Texto de referencia -
-- -- --
El conde de Romanones, por ejemplo, fue presidente del Gobierno y ministro en varias ocasiones. Cuando el turno pacífico en el poder o las veleidades de Alfonso XIII le obligaban a dejar el puesto, le esperaba un trono en el mando de la Sociedad Minera y Metalúrgica de Peñarroya, el Banco Hipotecario, Transmediterránea -donde compartía deseos con Juan March-, o la Sociedad Española de Minas del Rif, sociedad fundada por el marqués de Comillas y el Conde Güell para explotar el hierro después de la fundación del protectorado español en Marruecos: Miles de soldados de reemplazo murieron defendiendo los intereses de la oligarquía española sin saber jamás para qué iban a África. Otro tanto se podría decir de Manuel Allendesalazar, presidente del Consejo de Ministros y ministro de Instrucción Pública, Agricultura, Industria y Comercio, Obras Públicas, Gobernación, Estado, Fomento y Marina durante el reinado del bisabuelo del actual monarca. Lo mismo valía para un roto que para un descosío, pero en los periodos de baja tenía guardado lugar de descanso y avituallamiento generoso en los consejos de administración del Banco de España, Tabacalera y el consorcio bancario. Por su parte, Manuel García Prieto, jefe del Partido Liberal Democrático tras el asesinato de Canalejas, fue el último presidente del Gobierno anterior al golpe de Estado de Primo de Rivera, habiendo ocupado las carteras de Gobernación, Gracia y Justicia, y Estado y la presidencia del Senado, lo que en ningún momento fue óbice para aposentarse en los consejos de administración del Banco Español de Crédito, el Banco Hipotecario, Tabacos de Filipinas, La Unión y el Fénix o la Mutua Franco-Española, siguiendo los pasos de su suegro Eugenio Montero Ríos, quien tejería en Galicia y otros territorios una de las más eficaces redes clientelares del país. Podríamos seguir hasta el infinito, pues raro fue el político de aquella Restauración que dejó el cargo público para regresar a sus quehaceres, siendo la norma la seguida por estos tres ejemplares de la raza que amaban tanto a España cuanto más dinero recibían de las empresas y chanchullos que les deparaba la patria, siempre bajo la atenta mirada de Nuestro Señor, que jamás deja que se pierda ninguna de sus ovejas predilectas.
-- -- --
Datos recopilados -
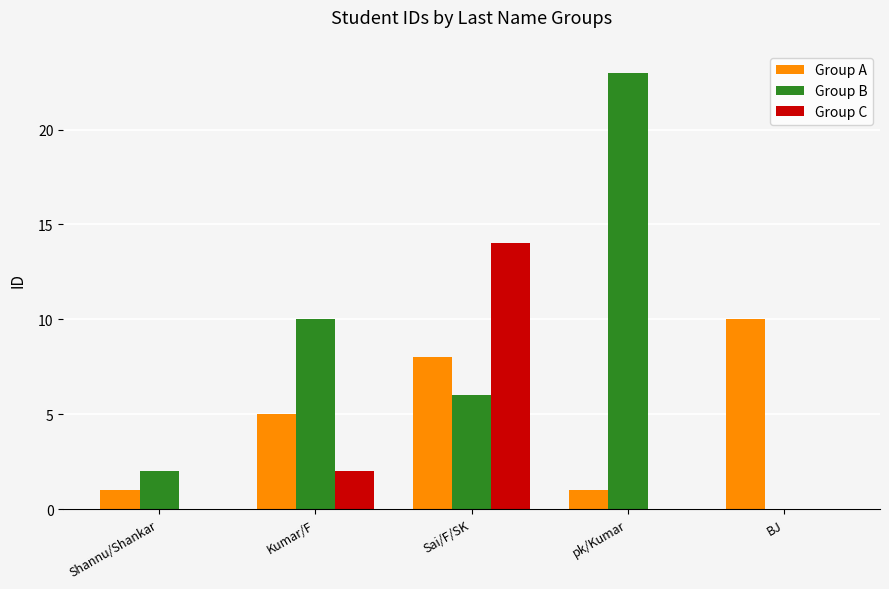

What is the average value of the Group B series?

8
-- -- --
Conjunto de tareas -
1 - Enumere las entidades en cuyos consejos de administración se sentó Manuel García Prieto, según el texto sobre los políticos de la Restauración.
2 - Según el texto sobre los políticos de la Restauración, ¿quiénes fundaron la Sociedad Española de Minas del Rif?
3 - Prosiga el texto sobre los políticos de la Restauración a partir de su última oración.
Los datos no hacen falta para realizar lo que se solicita.

Conjunto de respuestas -
1 - Banco Español de Crédito, Banco Hipotecario, Tabacos de Filipinas, La Unión y el Fénix y la Mutua Franco-Española.

2 - El marqués de Comillas y el conde Güell.

3 -
Si esto ocurrió durante la primera Restauración Borbónica, la exacerbación de ese modo de vida, de esta forma de articular el Estado dando regalías a las clases altas y permitiendo de ese modo crear redes clientelares muy superiores a las de la mafia italiana, la exacerbación llegó con el franquismo, que utilizó las redes clientelares y caciquiles de la Restauración para asentar su poder sobre fuertes y consolidados cimientos. Iglesia, empresa, universidad, ministerios, instituciones y organizaciones sociales regimentales eran una misma cosa, y lo mismo daba ser subsecretario que gobernador civil u obispo de Mondoñedo. España era una, grande y libre -de la libertad que tanto gusta a Ayuso-, y quienes estaban con el régimen tenían patente de corso para hacer cuanto les viniese en gana. Los miembros de las antiguas tramas de poder urdidas durante la Restauración fueron recompensadas suculentamente por su fidelidad al golpe de Estado, al mismo tiempo que la dictadura abrió también las puertas a quienes mostraron su buena disposición con el nacional-catolicismo, creándose una nueva casta que ocupó los puestos de mando de Telefónica, RENFE, INI, Altos Hornos, navieras, constructoras, bancos, eléctricas, petroleras y cualquier entidad de la que se pudiesen sacar pingües beneficios con el mínimo esfuerzo, tan sólo con las disposiciones publicadas en el Boletín Oficial del Estado.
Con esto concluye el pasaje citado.